1.a. Incarnation. That the eternal Word became flesh and made his dwelling with us. That he moved into the neighborhood. That he took on everything we are, hung out with us, moved to the margins with us. That he resocialized the covenant community by moving it to the nooks and crannies of society and pushing into the liminal space. That he fully emptied himself and identified with us on the cross, taking on even our brokenness and destruction. The church is incarnational because the church is the body of Christ, the fullness of him who is filling everything in every way (Eph. 2).
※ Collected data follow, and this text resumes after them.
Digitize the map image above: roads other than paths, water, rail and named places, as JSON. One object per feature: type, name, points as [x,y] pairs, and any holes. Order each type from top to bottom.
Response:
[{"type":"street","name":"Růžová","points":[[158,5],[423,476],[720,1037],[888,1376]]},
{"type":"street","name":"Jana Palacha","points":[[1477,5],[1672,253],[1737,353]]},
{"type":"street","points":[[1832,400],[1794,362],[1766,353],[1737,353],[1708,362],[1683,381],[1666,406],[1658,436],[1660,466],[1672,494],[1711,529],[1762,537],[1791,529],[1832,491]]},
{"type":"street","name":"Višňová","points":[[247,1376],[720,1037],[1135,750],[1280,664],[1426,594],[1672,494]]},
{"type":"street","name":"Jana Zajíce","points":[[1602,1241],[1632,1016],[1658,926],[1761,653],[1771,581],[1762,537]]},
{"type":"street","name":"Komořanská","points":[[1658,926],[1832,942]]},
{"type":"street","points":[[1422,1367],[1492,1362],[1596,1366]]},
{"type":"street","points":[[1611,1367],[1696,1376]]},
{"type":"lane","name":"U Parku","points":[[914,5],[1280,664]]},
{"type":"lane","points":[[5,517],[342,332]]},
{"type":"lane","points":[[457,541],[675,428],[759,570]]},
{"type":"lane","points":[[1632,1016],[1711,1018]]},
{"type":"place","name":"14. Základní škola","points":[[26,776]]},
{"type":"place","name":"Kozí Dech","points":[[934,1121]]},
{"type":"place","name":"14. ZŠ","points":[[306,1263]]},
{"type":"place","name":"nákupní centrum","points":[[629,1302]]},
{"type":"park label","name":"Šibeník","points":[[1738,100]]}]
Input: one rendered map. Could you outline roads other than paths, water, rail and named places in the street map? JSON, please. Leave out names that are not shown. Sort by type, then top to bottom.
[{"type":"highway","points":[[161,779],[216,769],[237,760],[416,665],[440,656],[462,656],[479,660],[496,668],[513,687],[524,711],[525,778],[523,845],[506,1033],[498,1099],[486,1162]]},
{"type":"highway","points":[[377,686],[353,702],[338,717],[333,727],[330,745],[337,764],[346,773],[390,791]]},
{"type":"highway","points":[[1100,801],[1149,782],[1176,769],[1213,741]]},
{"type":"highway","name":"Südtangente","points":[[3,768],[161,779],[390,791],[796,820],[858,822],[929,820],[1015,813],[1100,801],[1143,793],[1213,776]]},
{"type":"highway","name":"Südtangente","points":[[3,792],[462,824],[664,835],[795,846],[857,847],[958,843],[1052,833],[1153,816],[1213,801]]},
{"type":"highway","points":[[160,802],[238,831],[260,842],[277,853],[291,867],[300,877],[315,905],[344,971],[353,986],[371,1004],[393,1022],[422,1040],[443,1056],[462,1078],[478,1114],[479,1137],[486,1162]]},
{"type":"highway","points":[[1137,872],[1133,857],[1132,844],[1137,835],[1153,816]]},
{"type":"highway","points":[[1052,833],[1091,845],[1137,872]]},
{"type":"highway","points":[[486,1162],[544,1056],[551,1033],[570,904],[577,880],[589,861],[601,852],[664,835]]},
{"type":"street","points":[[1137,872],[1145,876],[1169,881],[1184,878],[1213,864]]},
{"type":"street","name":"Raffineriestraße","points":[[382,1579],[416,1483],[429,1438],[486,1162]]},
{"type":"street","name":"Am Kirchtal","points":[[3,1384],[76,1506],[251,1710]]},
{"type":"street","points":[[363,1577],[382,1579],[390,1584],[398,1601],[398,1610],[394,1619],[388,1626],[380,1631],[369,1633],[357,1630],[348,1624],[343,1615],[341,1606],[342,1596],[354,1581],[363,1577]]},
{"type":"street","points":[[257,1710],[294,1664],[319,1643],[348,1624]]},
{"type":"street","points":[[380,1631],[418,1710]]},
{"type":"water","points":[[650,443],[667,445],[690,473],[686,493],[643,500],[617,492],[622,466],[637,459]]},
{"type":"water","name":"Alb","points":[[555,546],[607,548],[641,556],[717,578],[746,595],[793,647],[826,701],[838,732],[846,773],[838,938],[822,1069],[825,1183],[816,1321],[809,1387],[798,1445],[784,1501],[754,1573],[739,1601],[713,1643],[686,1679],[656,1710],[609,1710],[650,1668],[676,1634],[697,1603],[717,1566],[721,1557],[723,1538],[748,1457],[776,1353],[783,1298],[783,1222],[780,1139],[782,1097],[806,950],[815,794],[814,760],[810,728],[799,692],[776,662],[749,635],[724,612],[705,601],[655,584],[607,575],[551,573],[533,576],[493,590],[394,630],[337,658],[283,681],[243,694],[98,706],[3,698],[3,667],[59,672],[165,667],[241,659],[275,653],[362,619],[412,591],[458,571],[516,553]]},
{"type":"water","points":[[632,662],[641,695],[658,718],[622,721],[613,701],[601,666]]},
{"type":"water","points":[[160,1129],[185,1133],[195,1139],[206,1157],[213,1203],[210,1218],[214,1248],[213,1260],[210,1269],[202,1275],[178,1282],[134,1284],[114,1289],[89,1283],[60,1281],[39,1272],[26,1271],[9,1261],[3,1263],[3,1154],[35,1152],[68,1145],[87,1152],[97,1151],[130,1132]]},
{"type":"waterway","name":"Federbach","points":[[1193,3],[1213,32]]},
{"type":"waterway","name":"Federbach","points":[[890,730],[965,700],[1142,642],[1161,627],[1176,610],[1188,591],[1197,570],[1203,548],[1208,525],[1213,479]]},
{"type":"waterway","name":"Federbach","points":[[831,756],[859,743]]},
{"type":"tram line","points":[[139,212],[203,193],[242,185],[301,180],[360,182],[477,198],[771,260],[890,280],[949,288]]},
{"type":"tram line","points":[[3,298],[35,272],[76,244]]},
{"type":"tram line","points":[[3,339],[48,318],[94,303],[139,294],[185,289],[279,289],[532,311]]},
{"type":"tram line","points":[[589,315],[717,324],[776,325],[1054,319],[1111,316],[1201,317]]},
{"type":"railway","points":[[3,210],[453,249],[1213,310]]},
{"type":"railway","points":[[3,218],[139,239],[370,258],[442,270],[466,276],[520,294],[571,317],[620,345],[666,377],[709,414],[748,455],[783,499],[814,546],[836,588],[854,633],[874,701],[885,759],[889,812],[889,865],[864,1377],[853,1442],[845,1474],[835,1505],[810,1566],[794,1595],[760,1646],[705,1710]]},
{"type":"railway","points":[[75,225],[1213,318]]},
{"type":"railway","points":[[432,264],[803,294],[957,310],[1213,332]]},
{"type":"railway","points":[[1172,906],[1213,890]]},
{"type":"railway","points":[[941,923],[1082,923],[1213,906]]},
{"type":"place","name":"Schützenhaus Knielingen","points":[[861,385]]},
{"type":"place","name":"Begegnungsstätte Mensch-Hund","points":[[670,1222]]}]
The church must embody the good news in a particular place among a particular people and must do so humbly, emptying itself for the other, engaging culture authentically, investing in people relationally, and serving the other sacrificially.

This, Fitch says, is how a missional church must begin (so stop funding church plants!); and this is how a missional church must continue throughout the course of its life.

So, to recap, for me, the form of a missional church flows from that missional gospel naturally.

And meaningful presence in the city requires a true and identifiable center.

But the form itself, while working itself out in a rhythm of gatherings, does have one essential, universal trait.

The form is and must be a fresh expression.

If it did not freshly emerge out of the soil in which it lives, a true embodiment and enfleshment of gospel in a particular place among a particular people, then it is not missional.

It must be a fresh, incarnational expression, centered to move.

Church imports don’t work. Old Christendom doesn’t work.

And worse: they are not truly, fully gospel.

That’s my take on missional going forward.